Photograph: Cassio Vasconcellos
Samuel Gratacap has extensively tackled the complex topic of migration, encountering those who live and those who die trying to escape from life’s most dire circumstances. Power and powerlessness are the two stark poles of this picture, framed to centre the hapless man being interrogated. Clearly the gun will be the final arbiter of the exchange.
Photograph: Samuel Gratacap/courtesy Galerie Les filles du Calvaire, Paris
Of taking of this picture, Sean Hemmerle notes: ‘To be powerless in the face of adversity is an unsettling and humbling experience.’ The photographer’s framing of the image underlines the strangeness of his experience: he finds himself alone in the still confines of a clothing shop, most of the shirts still neatly stacked on their shelves, a chair and table in perfect condition. Outside, framed by the blown-out window, we encounter a scene of chaos and ruin.
Photograph: Sean Hemmerle
The Models II series comprises 12 photographs of young models – six boys and six girls – chosen from catalogues proposed by various modelling agencies. What emerges from this series is a particular aesthetic, which brings to mind the avatars used to represent humans in virtual worlds.
Photograph: Valérie Belin
The Large Hadron Collider is the biggest machine humans have built. Yet it was built to study the tiniest of things – subatomic particles.
Photograph: Simon Norfolk
In a spectacle designed to boost morale, more than a thousand US soldiers, airmen, marines and seamen pray before a massive re-enlistment ceremony in Al-Faw Palace in Baghdad on 4 July.
Photograph: Ashley Gilbertson/VII Photo
A couple awaits the arrival of a new human being.

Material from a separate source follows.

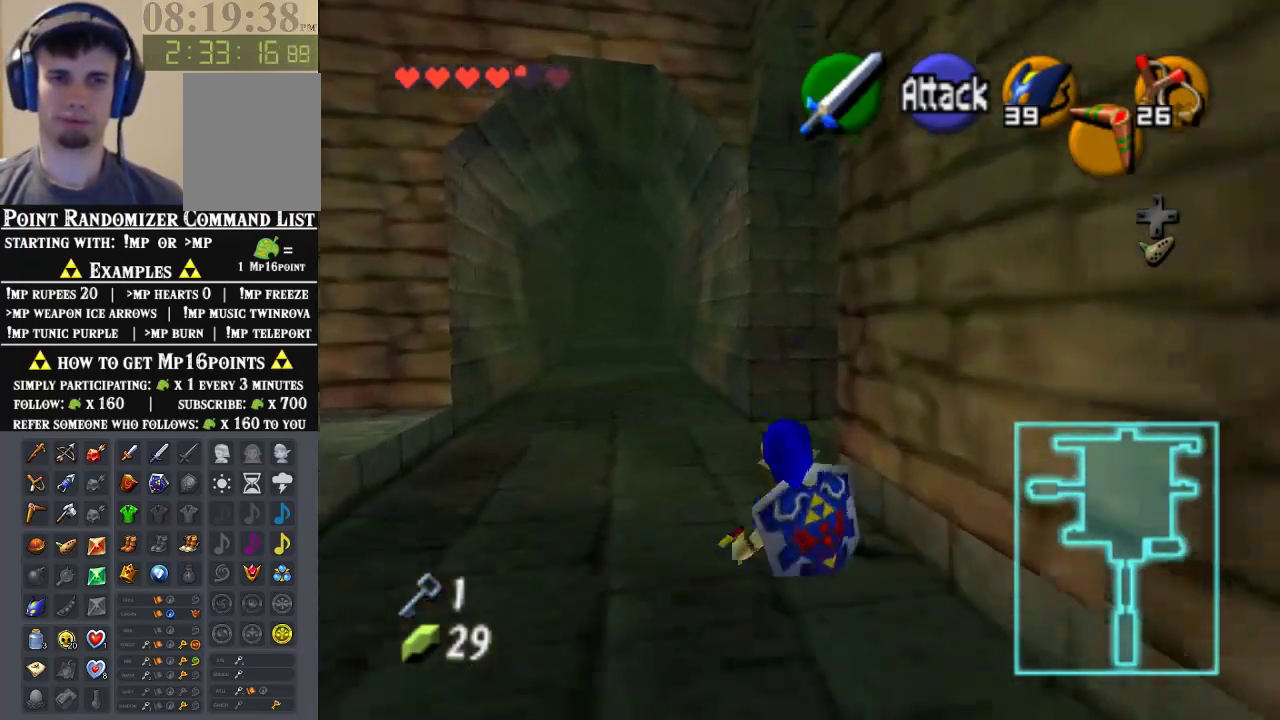
{"buttons": ["A"], "left_stick": "up-right", "events": [[167, "left_stick", "up-right"], [500, "A", "down"]]}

The expectant parents pose in the child’s room, and the environment they have created speaks to their hopes and aspirations.
Photograph: Dona Schwartz/Courtesy Stephen Bulger Gallery, Toronto
The Fifa executive committee meets at an underground floor at the home of Fifa in Zürich, in a bunker-like room worthy of Stanley Kubrick’s Dr Strangelove.
Photograph: Luca Zanier
Migrants are escorted by Slovenian riot police to the registration camp outside Dobova in 2015.
Photograph: Sergey Ponomarev/The New York Times
Dubai is the ultimate playground of globalisation and capitalism, while raising questions about authenticity and sustainability. With its grand shopping malls, artificial islands and massive skyscrapers, the little emirate on the Persian Gulf may prove to be a future model city or a short-lived playground for the fortunate.
Photograph: Nick Hannes
Crowds in Warsaw in Poland watch the funeral of Pope John Paul II, broadcast live from the Vatican on large video screens. By amplifying the importance of the monitors, the photographer highlights the power of media in our lives – dominating, controlling, overpowering.
Photograph: Mark Power/Magnum Photos
Greater Mexico City is the world’s sixth-biggest megalopolis, with a population of around 22 million. How does a photographer evoke such staggering numbers in a single image? In Luz’s case, he does it from the air. As far as the eye can see, waves of humanity wash across the landscape.